- [What this task involves]
Your task is to copy every line of the entries that contains "Custom".

****************************************

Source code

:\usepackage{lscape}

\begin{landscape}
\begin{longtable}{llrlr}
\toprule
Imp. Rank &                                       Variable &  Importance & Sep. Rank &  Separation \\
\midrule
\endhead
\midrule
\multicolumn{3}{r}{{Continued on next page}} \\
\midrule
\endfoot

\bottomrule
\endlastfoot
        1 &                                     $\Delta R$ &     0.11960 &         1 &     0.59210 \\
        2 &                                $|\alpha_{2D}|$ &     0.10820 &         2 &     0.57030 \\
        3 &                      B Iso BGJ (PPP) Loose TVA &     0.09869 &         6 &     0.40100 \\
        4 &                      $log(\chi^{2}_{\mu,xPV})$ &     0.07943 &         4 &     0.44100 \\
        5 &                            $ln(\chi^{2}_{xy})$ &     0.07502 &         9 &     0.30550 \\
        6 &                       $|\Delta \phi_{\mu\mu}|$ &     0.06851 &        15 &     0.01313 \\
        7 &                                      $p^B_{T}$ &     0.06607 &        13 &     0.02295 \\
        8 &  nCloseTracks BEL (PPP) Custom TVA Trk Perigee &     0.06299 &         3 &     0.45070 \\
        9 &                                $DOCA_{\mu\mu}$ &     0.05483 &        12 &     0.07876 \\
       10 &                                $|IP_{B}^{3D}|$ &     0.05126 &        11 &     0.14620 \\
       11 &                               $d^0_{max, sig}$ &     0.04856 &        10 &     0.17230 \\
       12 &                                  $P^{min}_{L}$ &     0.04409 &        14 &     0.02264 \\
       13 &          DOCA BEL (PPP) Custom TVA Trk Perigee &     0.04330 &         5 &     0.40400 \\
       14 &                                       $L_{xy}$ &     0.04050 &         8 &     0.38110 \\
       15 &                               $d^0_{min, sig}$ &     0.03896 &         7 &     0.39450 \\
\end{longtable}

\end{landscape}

****************************************

- [Answer to the problem]
        8 &  nCloseTracks BEL (PPP) Custom TVA Trk Perigee &     0.06299 &         3 &     0.45070 \\
       13 &          DOCA BEL (PPP) Custom TVA Trk Perigee &     0.04330 &         5 &     0.40400 \\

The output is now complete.